Katanya aku serakah! Sudah tahu kondisi sibuk,
masih menyisakan waktu untuk lainnya.
Berkejaran dengan waktu seolah tiada hari lagi.
Berburu kesempatan hingga menggadaikan kesehatan.
Apa yang dikejar? Penghasilan? Penghargaan? Cari muka?
Bukan …, tetapi binar mata dan senyum bahagia yang menjadi incaranku
~Nardo Shidqiandra~
🍃🍃🍃
Kolam ikan koi yang berada di depan ruang guru menarik perhatian Nardo. Seninnya sangat tenang, kecuali kegaduhan pagi tadi. Tidak ada jam mengajar, tidak ada panggilan ke ruang TU untuk mengerjakan data, tidak ada juga panggilan dari mereka yang biasanya berebut minta bantuan.
Rekan kerjanya seolah mendiamkan lelaki berusia 26 tahun itu.

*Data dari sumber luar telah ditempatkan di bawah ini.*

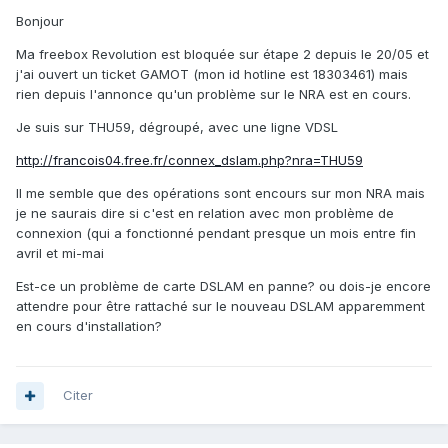
Bonjour
Ma freebox Revolution est bloquée sur étape 2 depuis le 20/05 et
j'ai ouvert un ticket GAMOT (mon id hotline est 18303461) mais
rien depuis l'annonce qu'un problème sur le NRA est en cours.
Je suis sur THU59, dégroupé, avec une ligne VDSL
http://francois04.free.fr/connex_dslam.php?nra=THU59
Il me semble que des opérations sont encours sur mon NRA mais
je ne saurais dire si c'est en relation avec mon problème de
connexion (qui a fonctionné pendant presque un mois entre fin
avril et mi-mai
Est-ce un problème de carte DSLAM en panne? ou dois-je encore
attendre pour être rattaché sur le nouveau DSLAM apparemment
en cours d'installation?
Citer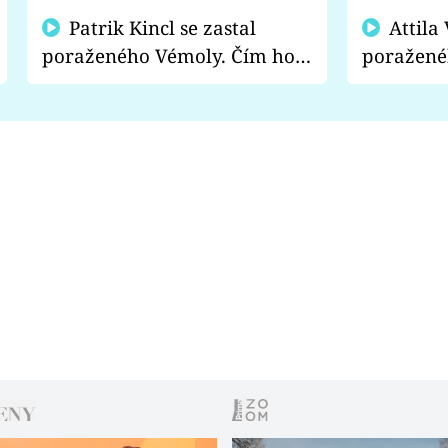
Patrik Kincl se zastal
Attila Végh podpořil
poraženého Vémoly. Čím ho
poražené
fanoušci naštvali?
chce radě
s vítězem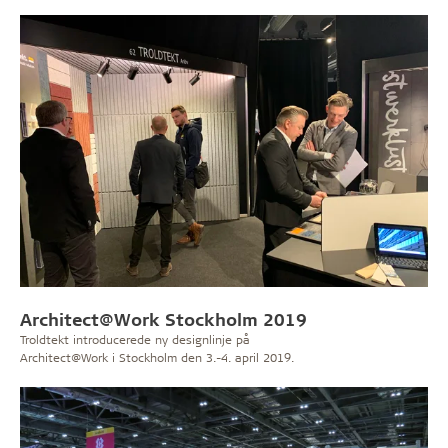
kooperationspartner med DGNB - det tyske selskab for
bæredygtigt byggeri. Læs messerapport her.
Architect@Work Stockholm 2019
Troldtekt introducerede ny designlinje på
Architect@Work i Stockholm den 3.-4. april 2019.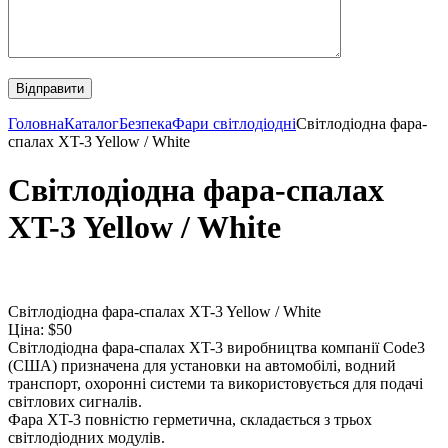
Головна
Каталог
Безпека
Фари світлодіодні
Світлодіодна фара-
спалах XT-3 Yellow / White
Світлодіодна фара-спалах
XT-3 Yellow / White
Світлодіодна фара-спалах XT-3 Yellow / White
Ціна: $50
Світлодіодна фара-спалах XT-3 виробництва компанії Code3
(США) призначена для установки на автомобілі, водний
транспорт, охоронні системи та використовується для подачі
світлових сигналів.
Фара XT-3 повністю герметична, складається з трьох
світлодіодних модулів.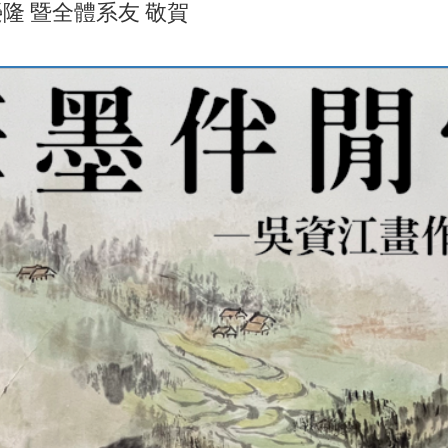
榮隆 暨全體系友 敬賀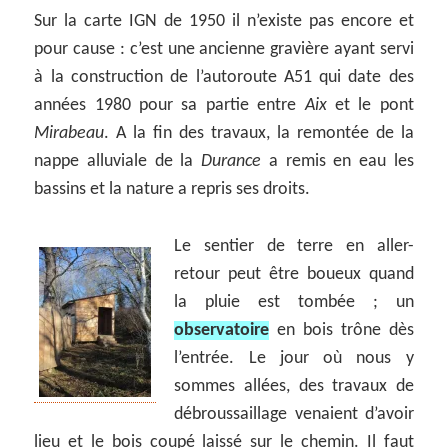
Sur la carte IGN de 1950 il n’existe pas encore et
pour cause : c’est une ancienne gravière ayant servi
à la construction de l’autoroute A51 qui date des
années 1980 pour sa partie entre
Aix
et le pont
Mirabeau
. A la fin des travaux, la remontée de la
nappe alluviale de la
Durance
a remis en eau les
bassins et la nature a repris ses droits.
Le sentier de terre en aller-
retour peut être boueux quand
la pluie est tombée ; un
observatoire
en bois trône dès
l’entrée. Le jour où nous y
sommes allées, des travaux de
débroussaillage venaient d’avoir
lieu et le bois coupé laissé sur le chemin. Il faut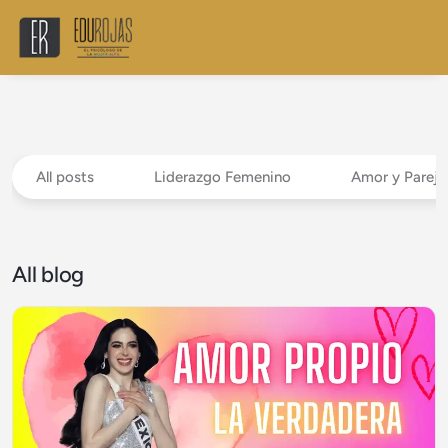
All posts
Liderazgo Femenino
Amor y Pareja
All blog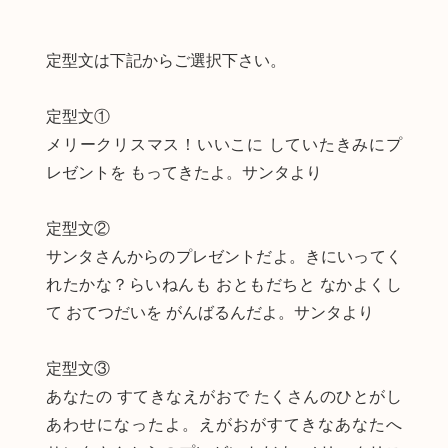
定型文は下記からご選択下さい。
定型文①
メリークリスマス！いいこに していたきみにプ
レゼントを もってきたよ。サンタより
定型文②
サンタさんからのプレゼントだよ。きにいってく
れたかな？らいねんも おともだちと なかよくし
て おてつだいを がんばるんだよ。サンタより
定型文③
あなたの すてきなえがおで たくさんのひとがし
あわせになったよ。えがおがすてきなあなたへ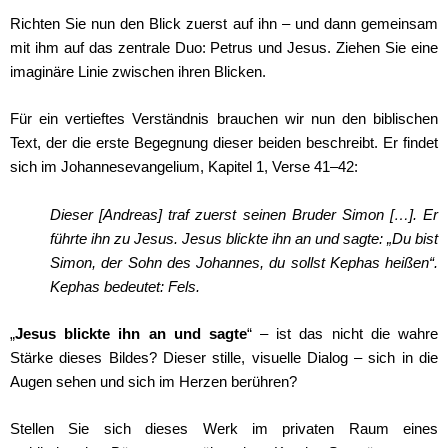
Richten Sie nun den Blick zuerst auf ihn – und dann gemeinsam
mit ihm auf das zentrale Duo: Petrus und Jesus. Ziehen Sie eine
imaginäre Linie zwischen ihren Blicken.
Für ein vertieftes Verständnis brauchen wir nun den biblischen
Text, der die erste Begegnung dieser beiden beschreibt. Er findet
sich im Johannesevangelium, Kapitel 1, Verse 41–42:
Dieser [Andreas] traf zuerst seinen Bruder Simon […]. Er
führte ihn zu Jesus. Jesus blickte ihn an und sagte: „Du bist
Simon, der Sohn des Johannes, du sollst Kephas heißen“.
Kephas bedeutet: Fels.
„
Jesus blickte ihn an und sagte
“ – ist das nicht die wahre
Stärke dieses Bildes? Dieser stille, visuelle Dialog – sich in die
Augen sehen und sich im Herzen berühren?
Stellen Sie sich dieses Werk im privaten Raum eines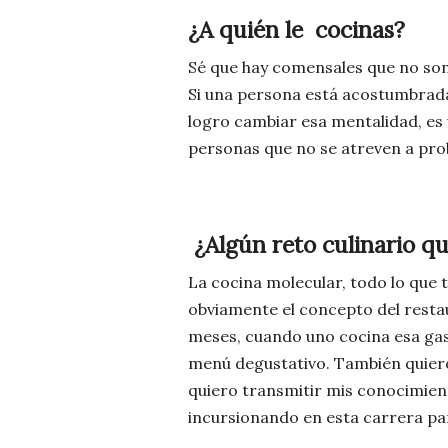
¿A quién le cocinas?
Sé que hay comensales que no son 
Si una persona está acostumbrada
logro cambiar esa mentalidad, es 
personas que no se atreven a pr
¿Algún reto culinario q
La cocina molecular, todo lo que
obviamente el concepto del resta
meses, cuando uno cocina esa gas
menú degustativo. También quiero 
quiero transmitir mis conocimien
incursionando en esta carrera par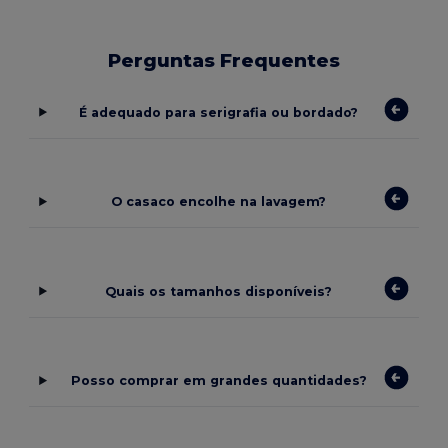
Perguntas Frequentes
É adequado para serigrafia ou bordado?
O casaco encolhe na lavagem?
Quais os tamanhos disponíveis?
Posso comprar em grandes quantidades?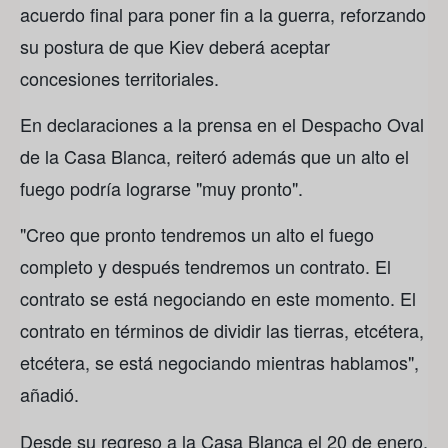
acuerdo final para poner fin a la guerra, reforzando
su postura de que Kiev deberá aceptar
concesiones territoriales.
En declaraciones a la prensa en el Despacho Oval
de la Casa Blanca, reiteró además que un alto el
fuego podría lograrse "muy pronto".
"Creo que pronto tendremos un alto el fuego
completo y después tendremos un contrato. El
contrato se está negociando en este momento. El
contrato en términos de dividir las tierras, etcétera,
etcétera, se está negociando mientras hablamos",
añadió.
Desde su regreso a la Casa Blanca el 20 de enero,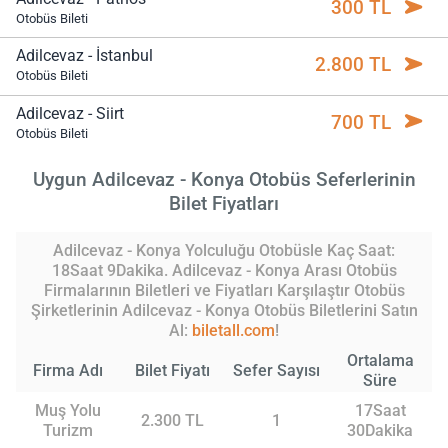
300 TL
Otobüs Bileti
Adilcevaz - İstanbul
2.800 TL
Otobüs Bileti
Adilcevaz - Siirt
700 TL
Otobüs Bileti
Uygun Adilcevaz - Konya Otobüs Seferlerinin
Bilet Fiyatları
Adilcevaz - Konya Yolculuğu Otobüsle Kaç Saat:
18Saat 9Dakika. Adilcevaz - Konya Arası Otobüs
Firmalarının Biletleri ve Fiyatları Karşılaştır Otobüs
Şirketlerinin Adilcevaz - Konya Otobüs Biletlerini Satın
Al:
biletall.com
!
Ortalama
Firma Adı
Bilet Fiyatı
Sefer Sayısı
Süre
Muş Yolu
17Saat
2.300 TL
1
Turizm
30Dakika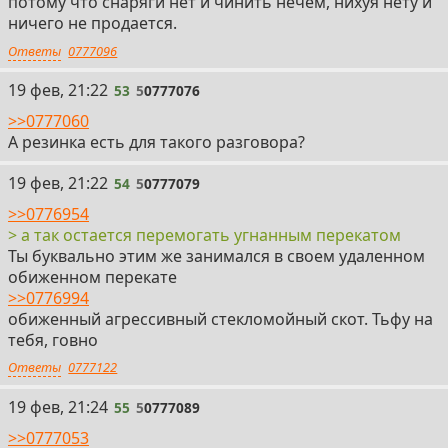
потому что снаряги нет и чинить нечем, нихуя нету и
ничего не продается.
Ответы
0777096
53
19 фев, 21:22
53
5
0777076
>>0777060
А резинка есть для такого разговора?
54
19 фев, 21:22
54
5
0777079
>>0776954
> а так остается перемогать угнанным перекатом
Ты буквально этим же занимался в своем удаленном
обиженном перекате
>>0776994
обиженный агрессивный стекломойный скот. Тьфу на
тебя, говно
Ответы
0777122
55
19 фев, 21:24
55
5
0777089
>>0777053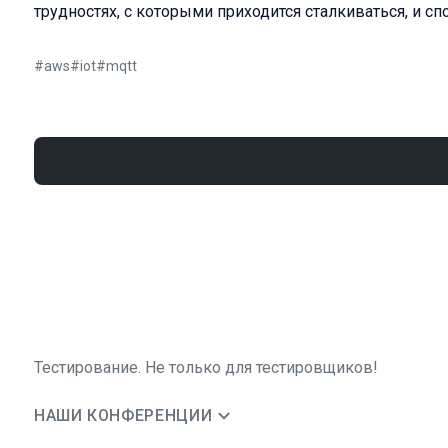
трудностях, с которыми приходится сталкиваться, и сп
#
aws
#
iot
#
mqtt
Тестирование. Не только для тестировщиков!
НАШИ КОНФЕРЕНЦИИ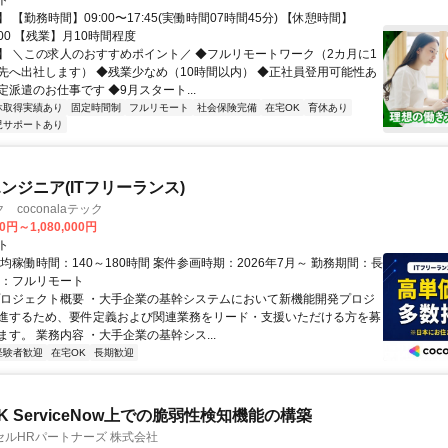
ト
 【勤務時間】09:00〜17:45(実働時間07時間45分) 【休憩時間】
3:00 【残業】月10時間程度
】 ＼この求人のおすすめポイント／ ◆フルリモートワーク（2カ月に1
先へ出社します） ◆残業少なめ（10時間以内） ◆正社員登用可能性あ
派遣のお仕事です ◆9月スタート...
休取得実績あり
固定時間制
フルリモート
社会保険完備
在宅OK
育休あり
児サポートあり
ンジニア(ITフリーランス)
coconalaテック
0円～1,080,000円
ト
均稼働時間：140～180時間 案件参画時期：2026年7月～ 勤務期間：長
態：フルリモート
プロジェクト概要 ・大手企業の基幹システムにおいて新機能開発プロジ
進するため、要件定義および関連業務をリード・支援いただける方を募
す。 業務内容 ・大手企業の基幹シス...
経験者歓迎
在宅OK
長期歓迎
 ServiceNow上での脆弱性検知機能の構築
ルHRパートナーズ 株式会社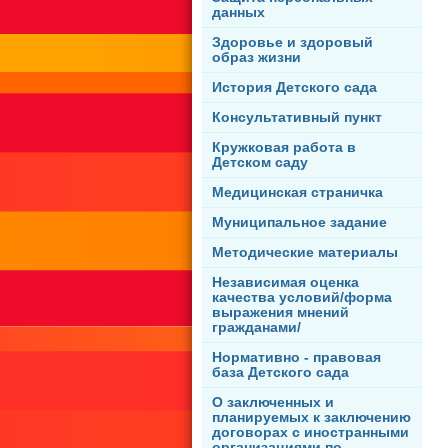
данных
Здоровье и здоровый
образ жизни
История Детского сада
Консультативный пункт
Кружковая работа в
Детском саду
Медицинская страничка
Муниципальное задание
Методические материалы
Независимая оценка
качества условий/форма
выражения мнений
гражданами/
Нормативно - правовая
база Детского сада
О заключенных и
планируемых к заключению
договорах с иностранными
организациями по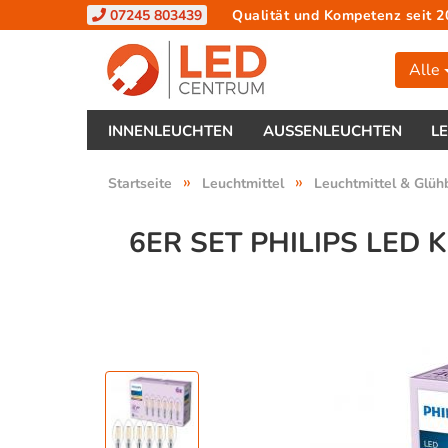
07245 803439
Qualität und Kompetenz seit 2
Alle
INNENLEUCHTEN
AUSSENLEUCHTEN
L
»
»
Startseite
Leuchtmittel
Leuchtmittel & Glüh
6ER SET PHILIPS LED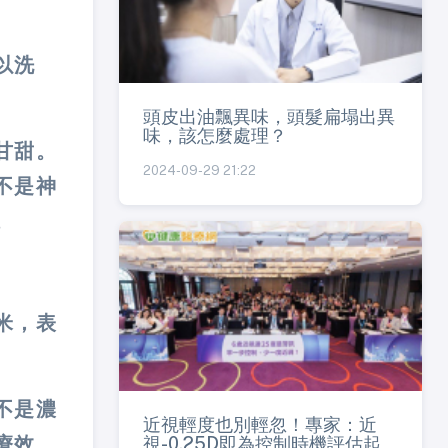
以洗
頭皮出油飄異味，頭髮扁塌出異
味，該怎麼處理？
甘甜。
2024-09-29 21:22
不是神
。
米，表
不是濃
近視輕度也別輕忽！專家：近
視-0.25D即為控制時機評估起
療效。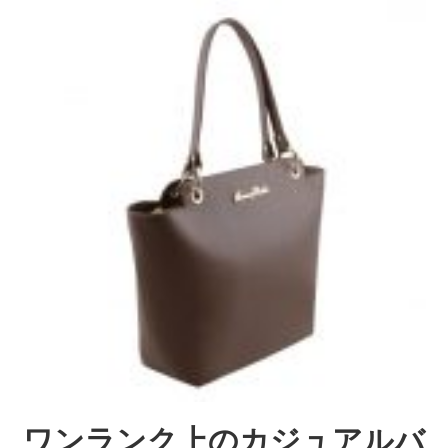
ワンランク上のカジュアルバ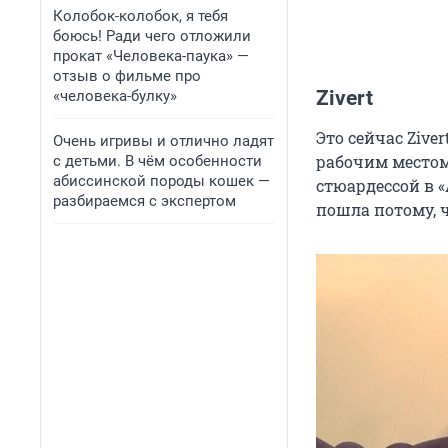
Колобок-колобок, я тебя
боюсь! Ради чего отложили
прокат «Человека-паука» —
отзыв о фильме про
Zivert
«человека-булку»
Это сейчас Zive
Очень игривы и отлично ладят
рабочим местом
с детьми. В чём особенности
абиссинской породы кошек —
стюардессой в «
разбираемся с экспертом
пошла потому, ч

Tidak semua, hanya beberapa saja yang kontra akan keberadaannya. Sisanya masih seperti biasa. Saling menyapa dan melempar senyum.
Meski senyum tetap saja menghias wajah dengan rahang tegasnya, tetapi sorot matanya kosong. Sesekali lelaki itu tampak menghela napas lalu mencebik. Ada rasa yang ingin dilepaskan hingga membuatnya lega.
“Sudah berapa kali menghela napas untuk hari ini? Sejak duduk di situ dengan memandangi ikan-ikan koi yang berdansa, Pak Nardo sudah empat kali mengembus napas dengan keras.” Suara itu membuat Nardo menoleh lalu menepuk sisi kanannya yang kosong meminta orang itu duduk di sana.
“Lagi nganggur, Pak? Kalau nganggur di sini saja sambil ngapalin corak ikan koi ini. Itu yang putih polos namanya Rambo. Pojok kanan dengan corak oranye di bagian kepala dan ekor itu namanya si Diga, sebelahnya itu yang punya tiga warna namanya Gori. Deketan sama Gori yang ngintilin dia terus itu namanya Wondi. Sebelah sana yang sering sembunyi tak sebut Madu, soalnya kuningnya bening kayak madu. Kalau nah yang paling besar itu bisa dipanggil Titik, soalnya di tengah badannya itu seperti titik hitam yang besar,” oceh Nardo panjang lebar.
Radit melongo mendengar ucapan guru baru itu. Sejak pertama kali kenal ini adalah kalimat terpanjang dan teraneh yang Nardo ucapkan. Radit mendekat dan meraba kening Nardo sebentar lalu melihat ke atas. Sinar matahari siang ini cukup terik.
Mungkinkah Pak Nardo ini kepanasan, makanya ngoceh ngalor ngidul nggak jelas malah ngasih nama ikan segala, batin Radit.
“Pak, ngadem di kantor saya. Sepertinya Pak Nardo kepanasan.”
“Pak Radit kalau bosan di kantornya tinggal panggil mereka saja, Rambo, Diga, Gori, Wondi, Madu, Titik. Singkatnya mereka bisa dipanggil Ra dighowo mati!”
“Iya, iya, nanti saya panggil mereka,” Radit menarik dan menggiring Nardo ke kantornya.